No, a finite magnetic field has a finite energy density.
It doesn't take energy to continue to move. That is called inertia.
They are converted into something we can analyze easily: light.
Again, it doesn't take energy to continue moving.
I don't understand your statement here when just above you mentioned matter/anti-matter anhilation.
No, you just have a small misunderstanding of what energy is and what the conservation of energy means.

Energy is the capacity to do work. Work is a force times a distance. The conservation of energy basically states that the change in the energy of a body is equal to the work done on the body. If your force is zero your work is zero and so your change in energy is zero regardless of the distance travelled. So a particle in motion does not require extra energy in order to remain in motion because by Newton's first law it does not require any force to remain in motion.

3. Sep 27, 2008

### cepheid

Staff Emeritus
In fact, the OP should realize that conservation of energy actually explains WHY particles remain in motion in the absence of any external influences.
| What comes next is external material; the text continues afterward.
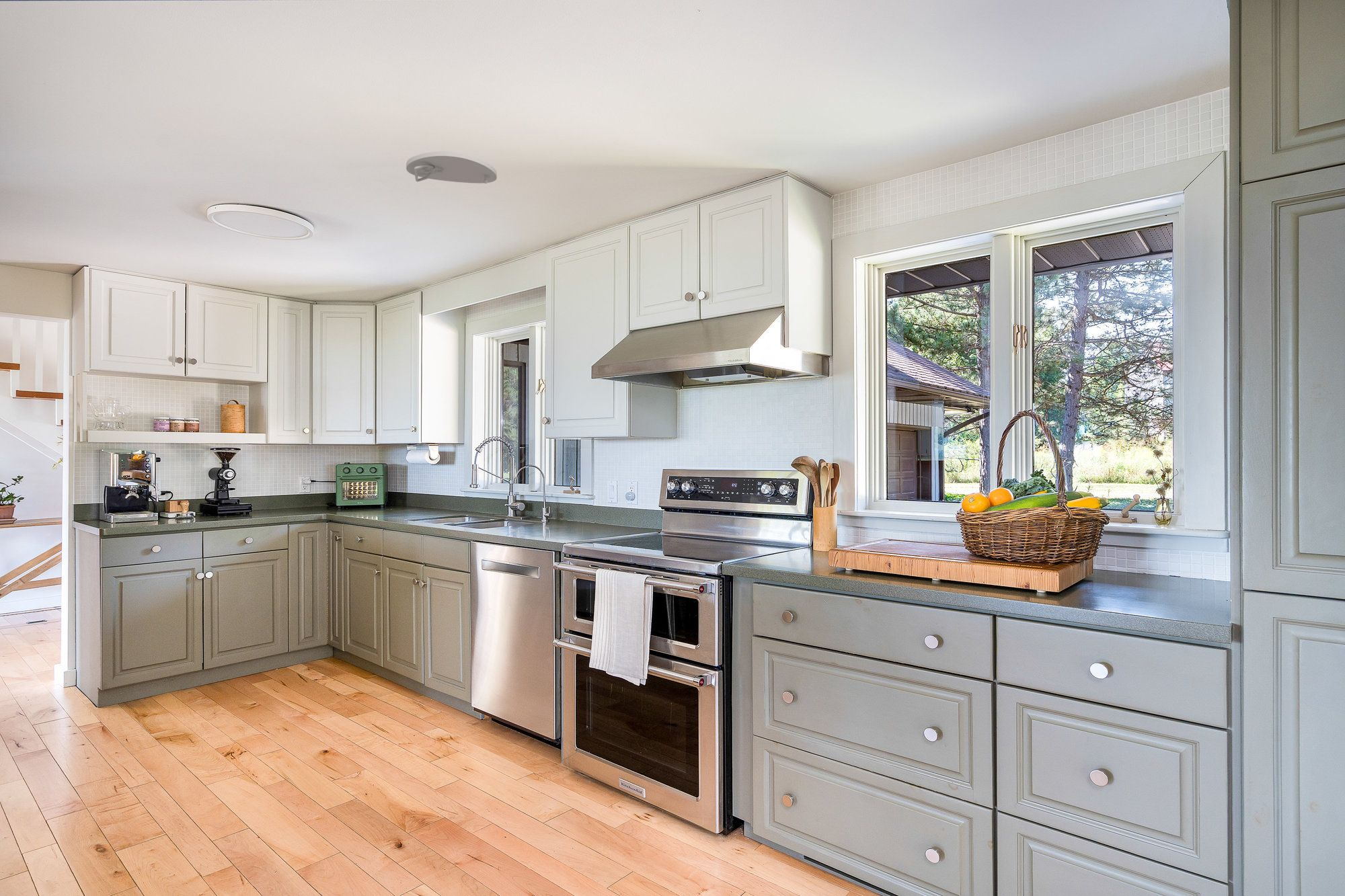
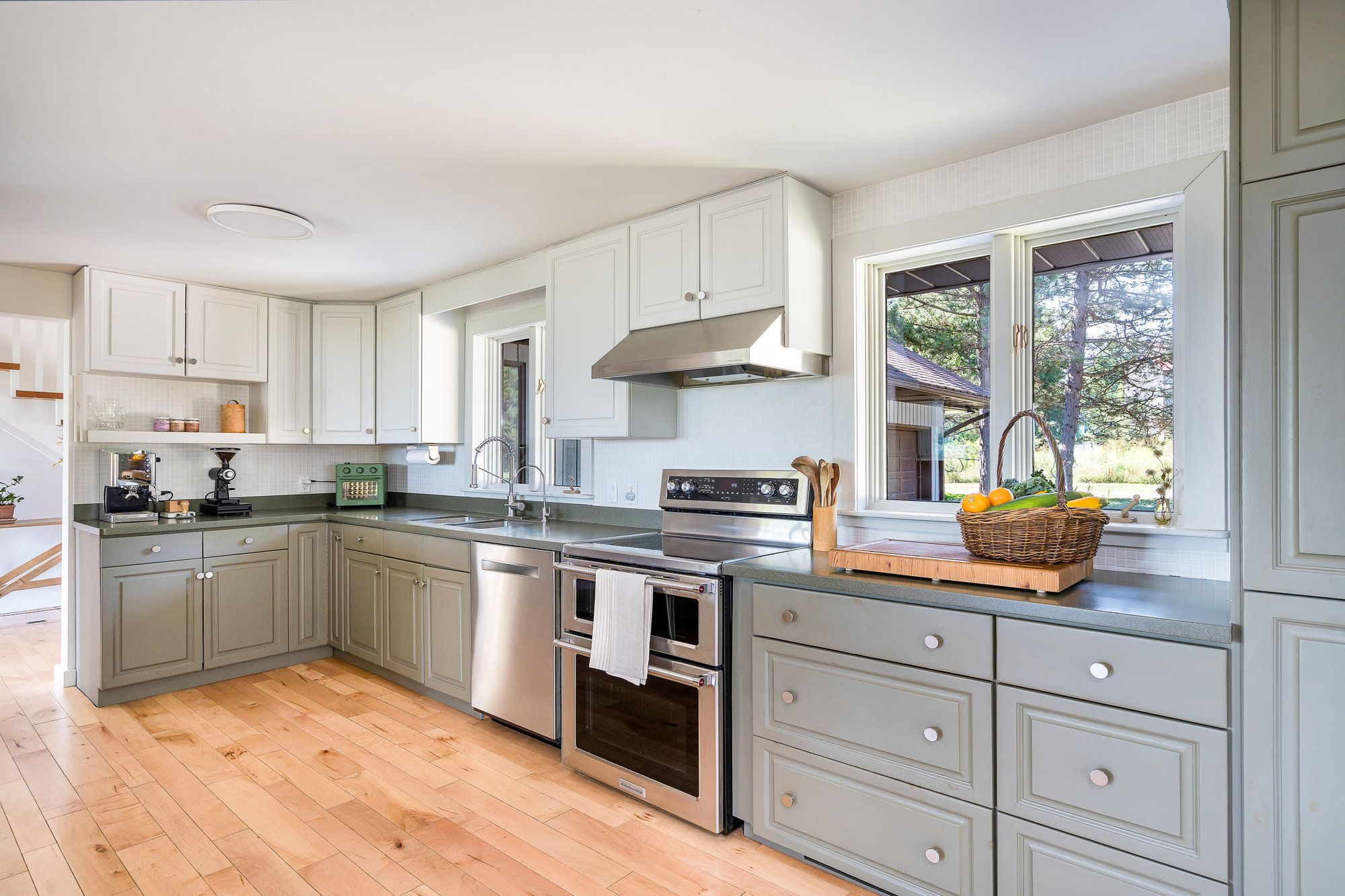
- smoke detector [406,151,498,184]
Once a particle has some kinetic energy (which is proportional to the square of its speed), it will continue to move at that speed. It's not just going to suddenly stop...that would mean it had somehow inexplicably lost its kinetic energy and energy conservation would have been violated.

4. Sep 27, 2008

### science_rules

but DaleSpam, isnt there constant(infinite) movement of particles in a finite magnetic field?

5. Sep 27, 2008

### Staff: Mentor

Again, it doesn't require energy to keep moving at a constant speed.